Quanto à firmeza e determinação com que ele defendia as suas convicções, ninguém há de duvidar de sua palavra.
Como um dedicado e coerente marxista, Dirceu nunca acreditou nas virtudes e excelências da "democracia burguesa". A julgar pelos seus atos como ministro, o regime democrático, para ele, não era um fim em si mesmo, mas sim um transitório instrumento na luta pelo poder.
Foi sob a sua égide que o corpo do Estado foi esquartejado e sua carne, repartida entre os companheiros do partido. Já tão maltratado pelo secular nepotismo, o Estado brasileiro passou a ser flagelado pela prática do "nepetismo", ou seja, a ocupação dos altos cargos pelos partidários do PT. O mérito foi trocado pela convicção; a competência, pela militância; o diploma de graduação, pela carteirinha de filiação.

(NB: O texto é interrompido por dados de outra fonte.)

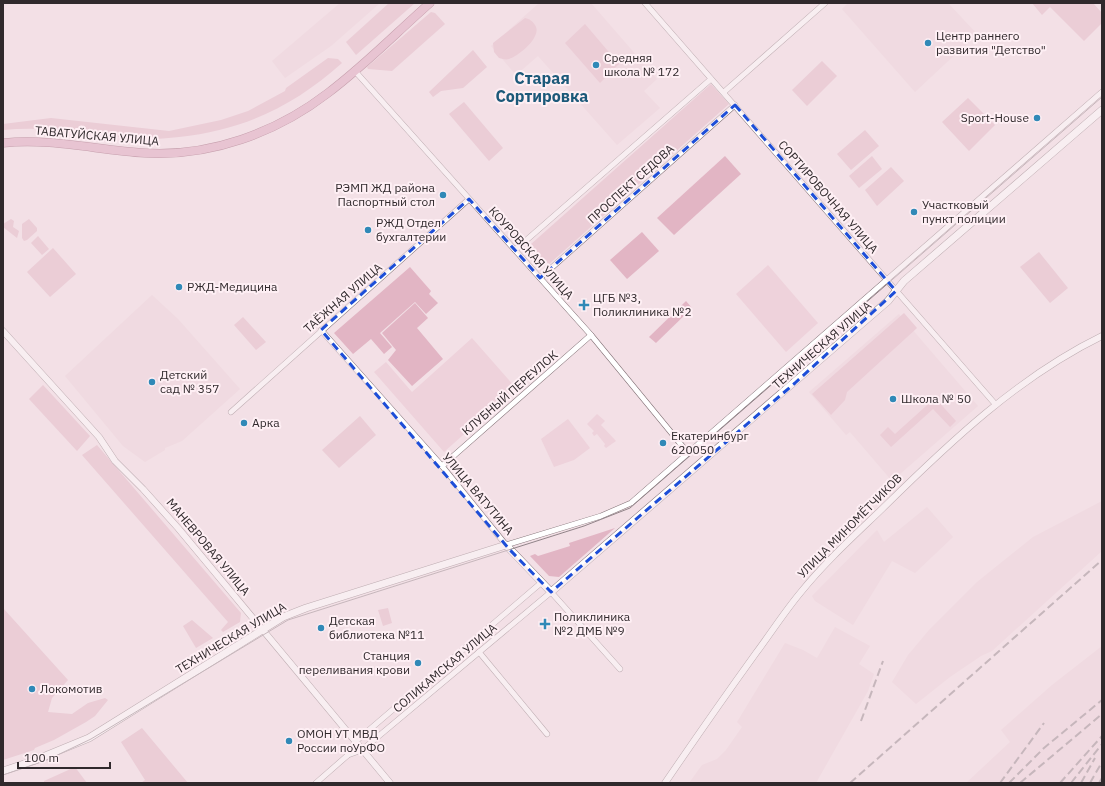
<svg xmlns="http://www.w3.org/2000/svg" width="1105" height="786" viewBox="0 0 1105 786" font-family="'IBM Plex Sans',sans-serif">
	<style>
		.built { fill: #eed2db }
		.green { fill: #e2b5c4 }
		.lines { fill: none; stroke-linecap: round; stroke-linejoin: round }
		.minor-casing { stroke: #817075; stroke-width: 6 }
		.tertiary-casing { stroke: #817075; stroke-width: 7 }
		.secondary-casing { stroke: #817075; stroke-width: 8 }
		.primary-casing { stroke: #91516a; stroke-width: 9 }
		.minor { stroke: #fff; stroke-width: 5 }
		.tertiary { stroke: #fff; stroke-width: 6 }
		.secondary { stroke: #fff; stroke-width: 7 }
		.primary { stroke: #dca3ba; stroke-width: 8 }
		.tram { stroke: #918489; stroke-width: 1 }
		.rail { stroke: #918489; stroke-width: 2; stroke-dasharray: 8 4; stroke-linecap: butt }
		.marked { fill: none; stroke: #1d4ed8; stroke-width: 3; stroke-dasharray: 8 5; stroke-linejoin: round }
		.poi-dot { fill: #3089b7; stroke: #feeff4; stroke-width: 1.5 }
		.labels { text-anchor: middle; stroke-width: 4; stroke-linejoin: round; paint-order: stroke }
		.poi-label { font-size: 12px; fill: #30292c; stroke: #feeff4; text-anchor: start }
		.street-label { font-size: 12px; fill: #30292c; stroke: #feeff4 }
		.district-label { font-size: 16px; font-weight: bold; fill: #1c5979; stroke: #feeff4 }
	</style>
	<rect width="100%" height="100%" fill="#f3e0e6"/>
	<g class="built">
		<polygon points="340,3 380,3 331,46 285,78 272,61"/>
		<polygon points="539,3 591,3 657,79 644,91 660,108 617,145 538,56 516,75 491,46"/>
		<polygon points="848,3 948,3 977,34 915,92 842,9"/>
		<polygon points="768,265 818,323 786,352 736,294"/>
		<polygon points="152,295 178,319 240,389 182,441 165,448 165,450 145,462 123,446 65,376"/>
		<polygon points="899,314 978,406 892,481 850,432 846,435 809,392"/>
		<polygon points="472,338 516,388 444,452 374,372 386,362 412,392"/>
		<polygon points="597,414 605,421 601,425 616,441 606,448 604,446 605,444 597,434 594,436 592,433 594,431 587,424"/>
		<polygon points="568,419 590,448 574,460 554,467 541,439"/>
		<polygon points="1102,501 1102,551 992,651 981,656 950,677 916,704 892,682 908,655 929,630 977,582 1033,537"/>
		<polygon points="927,507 953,537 915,573 892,561 853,625 815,601 812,596 877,530 884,542"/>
		<polygon points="835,627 870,646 859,664 874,674 868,691 816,783 689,783 702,765 717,759 726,750 742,727 737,722 785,643 803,650 817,658"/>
		<polygon points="1102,646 1102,783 966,783 1010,742 1001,730 1052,685"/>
	</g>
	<g class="green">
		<polygon points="389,3 415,3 356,55 346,42"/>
		<polygon points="1032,3 1093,3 1102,13 1102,23 1084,41 1050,7 1042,15"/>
		<polygon points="431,12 435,13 445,24 392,71 368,69 367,67"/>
		<path d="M525,18c5,1 7,3 10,7 8,11 -16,31 -26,34 -3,1 -6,0 -10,-1l-5,-6 -1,-9z"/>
		<polygon points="585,24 619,64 600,83 565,43"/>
		<polygon points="473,50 487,67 463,88 441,91 433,97 429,92"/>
		<path d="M328,58l10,1 4,4c-48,43 -98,67 -163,74 -13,1 -27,3 -39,2 -46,-4 -91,-14 -137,-9v-6l48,-6 118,13 52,-11 27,-9 37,-20 1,-3z"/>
		<polygon points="822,61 837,76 807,106 792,90"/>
		<polygon points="711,84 729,104 548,265 530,245"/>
		<polygon points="968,98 995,125 969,151 942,122"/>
		<polygon points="464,102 503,148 489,161 449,114"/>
		<polygon points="865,130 879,146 851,170 837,154"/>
		<polygon points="725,156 741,174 674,235 657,218"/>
		<polygon points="872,156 882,169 859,188 849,176"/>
		<polygon points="891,167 904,181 877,206 865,190"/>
		<polygon points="11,219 14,221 13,227 19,231 17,238 3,227 3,224"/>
		<polygon points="29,219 37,228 37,231 27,240 24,241 22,238 22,224"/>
		<polygon points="642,232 659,251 627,279 610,260"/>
		<polygon points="38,236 49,249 42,255 31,243"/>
		<polygon points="53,248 76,274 50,297 27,272"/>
		<polygon points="1039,252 1068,288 1050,303 1020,267"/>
		<polygon points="410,267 431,291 429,294 438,303 426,314 415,302 380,333 392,347 384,354 371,339 353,354 334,333"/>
		<polygon points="686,301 692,308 656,343 649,337"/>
		<polygon points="415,303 428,318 417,328 443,359 412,386 388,360 396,350 382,333"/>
		<polygon points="904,313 917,328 847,392 845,400 831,415 812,394"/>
		<polygon points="243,317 266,342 256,350 234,325"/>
		<polygon points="43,385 90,436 77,451 29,399"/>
		<polygon points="935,398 956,421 950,427 933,409 891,447 880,435 888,427 895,434"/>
		<polygon points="360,416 376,435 339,468 322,450"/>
		<polygon points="97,445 241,613 240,622 223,632 221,630 228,622 82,455"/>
		<polygon points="615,528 559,577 549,576 530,556 535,554 538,556 570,546 569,543"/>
		<polygon points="3,608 68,680 52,698 48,712 72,714 88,703 105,698 108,700 95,716 86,722 54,740 35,748 34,750 3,760"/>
		<polygon points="388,608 392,623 383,626 378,610"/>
		<polygon points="192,620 213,638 196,648 183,626"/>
		<polygon points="142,728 188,783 141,783 145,780 121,742"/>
		<polygon points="75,767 87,783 44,783 44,781"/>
	</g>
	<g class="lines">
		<g class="minor-casing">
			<g id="minor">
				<polyline points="645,3 996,405"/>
				<polyline points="354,70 591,335 688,453"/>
				<polyline points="724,92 825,3"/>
				<polyline points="515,250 711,79"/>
				<polyline points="540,278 735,105"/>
				<polyline points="321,330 442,466 506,545 601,516 631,503 1102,92"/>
				<polyline points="231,412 469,199"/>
				<polyline points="442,466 591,335"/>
				<polyline points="479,652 547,734"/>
				<polyline points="348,755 362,750 551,592 620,669"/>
				<polyline points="316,783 348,755 355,742 542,582"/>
			</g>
		</g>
		<g class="tertiary-casing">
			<g id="tertiary">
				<polyline points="3,331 99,437 115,461 143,489 178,528 390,783"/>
				<path d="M665,783c30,-44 60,-87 91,-130 15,-20 29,-42 45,-61 25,-31 54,-57 82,-84 66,-65 135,-131 219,-172"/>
			</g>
		</g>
		<g class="secondary-casing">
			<polyline id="secondary" points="3,771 33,761 89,738 283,617 306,608 506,545 551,592 888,301 904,281 1102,110"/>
		</g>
		<g class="primary-casing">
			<path id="primary" d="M3,143c48,-5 94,7 142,10 65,4 131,-20 183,-60 36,-27 68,-60 102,-90"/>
		</g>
		<use href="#minor" class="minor"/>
		<use href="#tertiary" class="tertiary"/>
		<use href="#secondary" class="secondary"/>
		<use href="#primary" class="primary"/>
		<polyline class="tram" points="3,775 47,760 91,739 288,620 584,526 630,508 1102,97"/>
		<g class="rail">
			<polyline points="861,721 883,661"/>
			<polyline points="850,783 1102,560"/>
			<polyline points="1000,783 1044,723"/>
			<polyline points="1009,783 1044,748 1102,700"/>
			<polyline points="1020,783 1102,714"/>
			<polyline points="1060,783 1102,736"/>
			<polyline points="1071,783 1102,744"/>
			<polyline points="1081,783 1095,758"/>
			<polyline points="1090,783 1102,762"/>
			<polyline points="1099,783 1102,778"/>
		</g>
	</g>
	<path d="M0 0H1105V786H0ZM735,105l161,186 -101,92 -244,209 -41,-42 -189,-220 148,-131 71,79z" fill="#f3e0e6" fill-opacity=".55" fill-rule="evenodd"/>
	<path class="marked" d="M735,105l161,186 -101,92 -244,209 -41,-42 -189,-220 148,-131 71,79z"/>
	<g class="poi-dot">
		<circle cx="928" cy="43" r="4"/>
		<circle cx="596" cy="65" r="4"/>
		<circle cx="1037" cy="118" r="4"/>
		<circle cx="443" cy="195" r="4"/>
		<circle cx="914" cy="212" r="4"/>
		<circle cx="368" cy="230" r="4"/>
		<circle cx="179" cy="287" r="4"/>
		<path d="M582 299h4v4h4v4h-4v4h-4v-4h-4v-4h4z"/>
		<circle cx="152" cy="382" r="4"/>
		<circle cx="893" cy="399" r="4"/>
		<circle cx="244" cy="423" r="4"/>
		<circle cx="663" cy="443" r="4"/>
		<path d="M543 618h4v4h4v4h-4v4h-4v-4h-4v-4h4z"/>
		<circle cx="321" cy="628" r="4"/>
		<circle cx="418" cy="663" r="4"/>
		<circle cx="32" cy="689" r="4"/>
		<circle cx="289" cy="741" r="4"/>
	</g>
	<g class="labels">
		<g class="poi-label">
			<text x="936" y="40">Центр раннего<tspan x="936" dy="14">развития "Детство"</tspan></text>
			<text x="604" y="62">Средняя<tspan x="604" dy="14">школа № 172</tspan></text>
			<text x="1029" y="122" text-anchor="end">Sport-House</text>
			<text x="435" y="192" text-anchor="end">РЭМП ЖД района<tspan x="435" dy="14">Паспортный стол</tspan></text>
			<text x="922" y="209">Участковый<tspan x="922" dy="14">пункт полиции</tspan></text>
			<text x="376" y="227">РЖД Отдел<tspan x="376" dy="14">бухгалтерии</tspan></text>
			<text x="187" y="291">РЖД-Медицина</text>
			<text x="593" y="302">ЦГБ №3,<tspan x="593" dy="14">Поликлиника №2</tspan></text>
			<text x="160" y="379">Детский<tspan x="160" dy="14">сад № 357</tspan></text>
			<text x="901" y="403">Школа № 50</text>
			<text x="252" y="427">Арка</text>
			<text x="671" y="440">Екатеринбург<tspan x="671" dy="14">620050</tspan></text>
			<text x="554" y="621">Поликлиника<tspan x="554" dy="14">№2 ДМБ №9</tspan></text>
			<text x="329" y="625">Детская<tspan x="329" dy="14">библиотека №11</tspan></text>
			<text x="410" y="660" text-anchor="end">Станция<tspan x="410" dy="14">переливания крови</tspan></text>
			<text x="40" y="693">Локомотив</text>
			<text x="297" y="738">ОМОН УТ МВД<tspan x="297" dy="14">России поУрФО</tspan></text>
		</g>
		<g class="street-label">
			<text transform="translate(97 136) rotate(5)" y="4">ТАВАТУЙСКАЯ УЛИЦА</text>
			<text transform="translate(631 184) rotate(-42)" y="4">ПРОСПЕКТ СЕДОВА</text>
			<text transform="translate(828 197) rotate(49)" y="4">СОРТИРОВОЧНАЯ УЛИЦА</text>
			<text transform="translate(531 253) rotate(48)" y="4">КОУРОВСКАЯ УЛИЦА</text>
			<text transform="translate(343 298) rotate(-41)" y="4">ТАЁЖНАЯ УЛИЦА</text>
			<text transform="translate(822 345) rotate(-41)" y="4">ТЕХНИЧЕСКАЯ УЛИЦА</text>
			<text transform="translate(510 393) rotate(-41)" y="4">КЛУБНЫЙ ПЕРЕУЛОК</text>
			<text transform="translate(478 494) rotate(50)" y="4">УЛИЦА ВАТУТИНА</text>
			<text transform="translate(850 526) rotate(-45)" y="4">УЛИЦА МИНОМЁТЧИКОВ</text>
			<text transform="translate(208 547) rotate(50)" y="4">МАНЕВРОВАЯ УЛИЦА</text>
			<text transform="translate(231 638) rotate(-31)" y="4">ТЕХНИЧЕСКАЯ УЛИЦА</text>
			<text transform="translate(445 668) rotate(-40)" y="4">СОЛИКАМСКАЯ УЛИЦА</text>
		</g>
		<g class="district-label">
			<text x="542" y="84">Старая<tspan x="542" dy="18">Сортировка</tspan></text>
		</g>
	</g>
	<rect width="1105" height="786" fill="none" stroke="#30292c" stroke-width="8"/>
	<path d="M18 762v6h92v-6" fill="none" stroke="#30292c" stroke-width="2"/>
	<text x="24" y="762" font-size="12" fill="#30292c" stroke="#feeff4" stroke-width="3" paint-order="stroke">100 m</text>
</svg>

José Dirceu se arvora em administrador eficiente. A prática não demonstra isso. Como "gerentão" do governo - prerrogativa que lhe foi atribuída pelo presidente Lula -, ele simplesmente paralisou a máquina administrativa. Os petistas, alçados aos cargos de comando, demonstraram que de organização, na verdade, só entendiam mesmo da de passeatas.
Mas o determinado José Dirceu não foi cassado porque desmantelou a administração pública. Esse foi o seu pecado menor. Ele foi banido pela esbórnia que promoveu na ordem democrática.
O Parlamento, graças à sua atuação, foi rebaixado à condição de prostíbulo. Convicções políticas foram mercadejadas em troca de michês. Se o famigerado "mensalão" se dava, ou não, com periodicidade mensal, tanto faz. O fato é que foi indiscutivelmente comprovada a transferência de gigantescas quantias de dinheiro do PT para os partidos da base aliada. E o arquiteto e gerente deste imenso lupanar todo mundo sabe quem é.
José Dirceu tem razão num único ponto: quando afirma que foi cassado por aquilo que ele representa. O que ele representa é a quase total desmoralização, perante a opinião pública, da política como ofício, do Parlamento como instituição e da democracia como regime.
Muito tempo será necessário para juntar e recompor os cacos a que Dirceu reduziu as nossas instituições.
Vá embora, José Dirceu. Ninguém haverá de prantear no seu túmulo. Sua falta, com certeza, não faz falta.